**Excerpt to read**
Hague Conference on Private International Law.
International Institute for the Unification of Private Law (Unidroit).
Organization of American States.
Asian Development Bank.
European Bank for Reconstruction and Development.
Inter-American Development Bank.
International Monetary Fund.
Building on this work, on 14 December 2007, the United Nations Commission on International Trade Law (UNCITRAL) adopted its Legislative Guide on Secured Transactions (Guide). On 29 June 2010, in recognition of the profound importance of intellectual property (IP) in modern financing transactions, UNCITRAL adopted a Supplement to the Guide (IP Supplement). Copies of the Guide and the IP Supplement are available through UNCITRAL's website: www.uncitral.org.
The Guide has already had a significant influence on legislators and organisations. Examples are:
Australia's Personal Property Securities Act 2009.
South Korea's draft secured transactions law.
The World Bank's secured transactions toolkit (2010).
The draft Uniform Securities Act of the Organisation for the Harmonisation of Business Law in Africa (Organisation pour l'Harmonisation en Afrique du Droit des Affaires) (OHADA).
This chapter provides an introduction to the Guide. It also reviews the contribution made by the IP Supplement (see box, The IP Supplement).
The Guide is the culmination of an intensive collaboration, spanning over five years, by:
The UNCITRAL Secretariat.
Delegates from the 60 member states of UNCITRAL and various other countries.
International governmental and non-governmental organisations.
Experts in the field of secured transactions.
It is a comprehensive blueprint for countries that wish to modernise their secured transactions laws to promote low-cost secured credit. Although the Guide addresses most forms of personal property, its primary focus is on core commercial assets such as receivables, inventory and equipment.
The Guide, which is comprised of 242 recommendations plus extensive commentary explaining and elaborating on the recommendations, spans over 550 pages. This chapter concentrates on:
The purpose of the Guide (Introduction, section A).
The Guide's terminology (Introduction, section B).
The scope of the legal regime envisaged in the Guide (Chapter 1, section A.2).
The organisation of the Guide into different chapters.
Key objectives and fundamental policies of an effective and efficient secured transactions regime (Introduction, sections D.2 and D.3).
The impact of insolvency on a security right (section XII).

**Problem requirements**
According to the excerpt on the UNCITRAL Legislative Guide, how many recommendations does the Guide contain? The data that comes next isn't needed for anything here.

**Data segment**
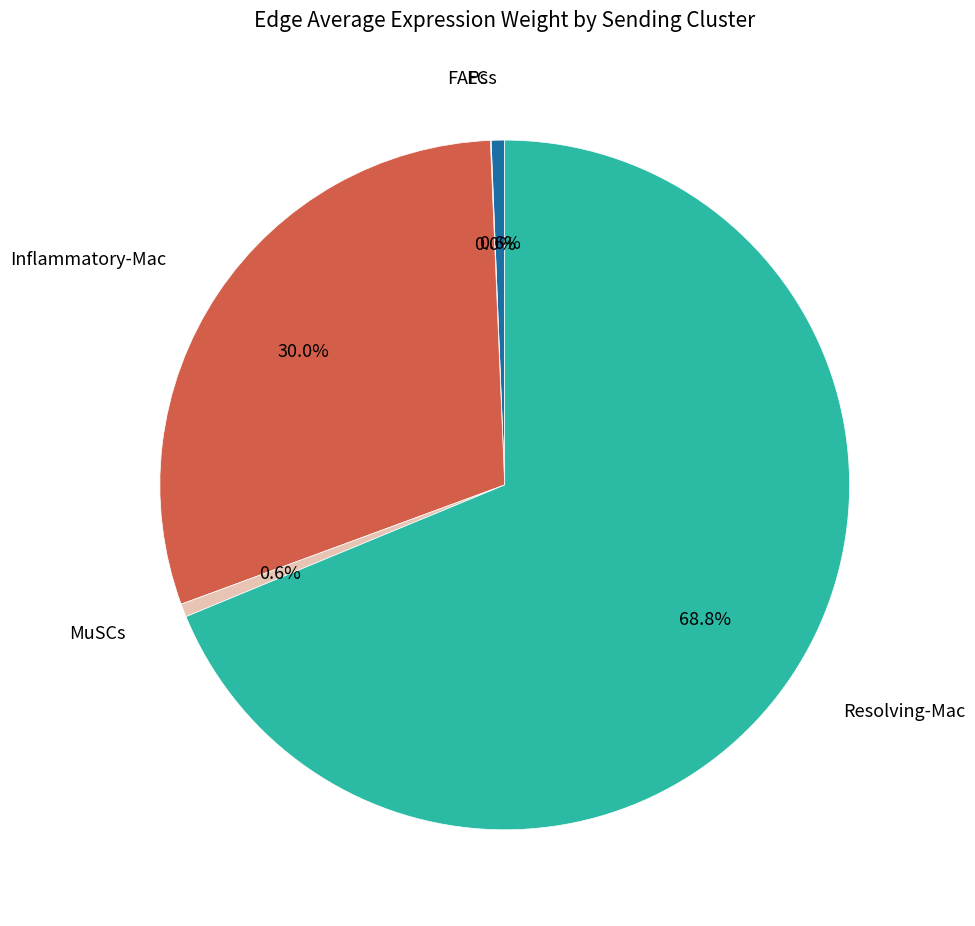

Which category has the smallest portion of the pie?

FAPs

**Finished task**
242